Por um lado, tendo em conta a natureza da fase de instrução e a possibilidade de realização de investigações e outras diligências nesta fase processual, não podemos concordar com a impossibilidade de aí se sujeitar o processo ao segredo de justiça. Só sujeitando nessa fase o processo ao regime do segredo se poderá salvaguardar devidamente a eficácia da investigação e a prova recolhida, pelo que a alteração agora concretizada se poderá vir a traduzir num prejuízo para a acção penal.

Por outro lado, os moldes em que a intervenção do Ministério Público é definida não são compatíveis com a função de dirigir o processo que lhe é acometida na fase de inquérito. A intervenção judicial neste novo regime do segredo de justiça é desproporcionada e excessiva, sendo o juiz de instrução chamado a desempenhar um papel de tutela sobre o Ministério Público.

Já a norma do novo n.º 8 do artigo 86.º, que parece ter como destinatários os jornalistas, vincula ao segredo de justiça quem não tenha tido contacto com o processo. Esta norma, que resulta de uma pequena alteração ao actual n.º 4, não dá resposta ao problema da violação do dever de segredo, procurando sim impedir a divulgação da informação obtida por essa via. Para o PCP, esta é uma alteração profundamente errada na medida em que não ataca o verdadeiro problema da violação do segredo de justiça e os prejuízos que daí resultam para a eficácia da acção penal, não contribui para evitar a violação desse dever de segredo e denuncia uma preocupação apenas com a divulgação pública dessa informação e não com a protecção do processo e da investigação.

Quanto à medida cautelar e de polícia de localização celular que agora é criada, ela levanta-nos fortes objecções por poder colidir com direitos fundamentais sem se garantir a necessária ponderação de interesses e a proporcionalidade da restrição desses direitos.
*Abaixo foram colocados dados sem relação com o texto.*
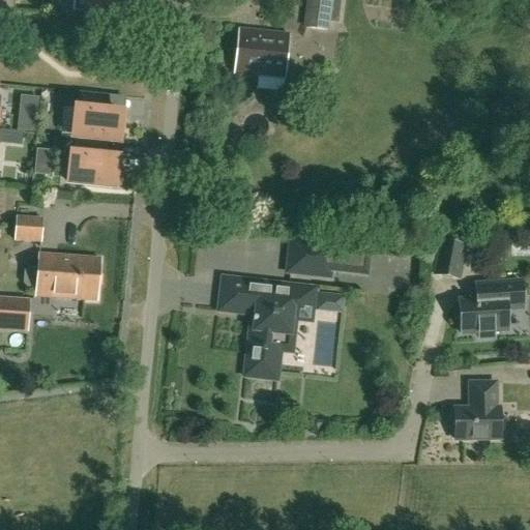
[(0,0),(0,9),(13,11),(15,0),(0,0)]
Esta nova medida cautelar e de polícia fica sujeita a um regime em que não se exige autorização judicial para a sua utilização pelos órgãos de polícia criminal num largo número de situações, apesar de implicar a intercepção de comunicações entre pessoas. Tendo em conta que estamos perante um direito, liberdade e garantia pessoal, protegido pelo n.º 4 do artigo 34.º da Constituição, não consideramos estarem verificadas as condições mínimas de protecção desse direito exigidas pela Lei Fundamental.